Conferenza Cagliari – Lopez: “In difesa giocano Romagnoli, Andreolli e Pisacane, Barella e Faragò stanno bene”

Conferenza Cagliari – Lopez: “In difesa giocano Romagnoli, Andreolli e Pisacane, Barella e Faragò stanno bene”

Il tecnico dei sardi Diego Lopez ha parlato alla vigilia della sfida di domani sera contro la Fiorentina, annunciando i tre titolari in difesa.

di Stefano Giustini, @Alobrasil74
Diego Lopez Cagliari

Il tecnico del Cagliari Lopez  ha parlato alla vigilia della partita casalinga di domani sera  contro la Fiorentina di Stefano Pioli. Da Barella a Faragò per finire alla difesa, vediamo gli spunti più interessanti in chiave fantacalcistica.

Sulla formazione di domani sera:I tre nomi? C’è la rifinitura domani, ma vi do i tre difensori: quelli che hanno giocato a Roma (Romagnoli, Andreolli e Pisacane). Secondo me hanno fatto un’ottima partita e meritano continuità”.

Sulla mancanza di Cigarini in cabina di regia:La squalifica di Cigarini? Oggi non mi permetto di parlare di lui. Preferisco parlare di chi potrà giocare. Barella deve migliorare molto, ma può giocare. Così come Cossu. Ci sono altre soluzioni, come cambiare modulo e giocare con il centrocampo a 2 anziché a 3 più un trequartista. Ho già deciso chi giocherà”.

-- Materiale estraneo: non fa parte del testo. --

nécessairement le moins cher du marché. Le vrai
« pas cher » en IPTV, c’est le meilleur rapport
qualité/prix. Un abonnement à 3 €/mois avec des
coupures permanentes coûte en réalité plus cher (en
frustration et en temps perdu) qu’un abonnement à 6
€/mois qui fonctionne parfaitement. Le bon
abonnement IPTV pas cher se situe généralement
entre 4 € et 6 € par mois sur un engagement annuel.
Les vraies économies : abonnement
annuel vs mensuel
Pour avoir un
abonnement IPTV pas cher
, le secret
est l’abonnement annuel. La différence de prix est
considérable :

Su Sau:Da quando ha avuto quel problema prima dell’Udinese, un giorno sta bene e l’altro no. Domani non partirà titolare, non è al 100%. Per noi è un giocatore importante”.

Su Barella: “Sta bene, si è allenato tutta la settimana con noi e non ha problemi”.

Su Faragò:Sta facendo bene, è un rientro importante. È a disposizione della squadra”.

Sui portieri:Questa settimana si sta andando a normalizzare la situazione. Si stanno allenando meglio e non penso ci siano problemi. Li ho visti in campo e questa è una cosa positiva”.

Su Van Der Wiel:A Roma ha fatto una buona gara, quando ha il pallone fa la differenza. Ha fatto un’ottima partita in fase di non possesso e sta crescendo. Un mese fa non era alla pari con gli altri, ora è in crescita e sta molto bene. Lo sta dimostrando. Avevo parlato con lui, doveva ritrovarsi fisicamente. L’ambientamento era fondamentale, poi non era abituato a giocare in una squadra come il Cagliari. Qua c’è da lottare tanto e ha capito lo spirito. La lingua? Non so dentro gli spogliatoi, ma sta provando a parlare con i compagni in italiano“.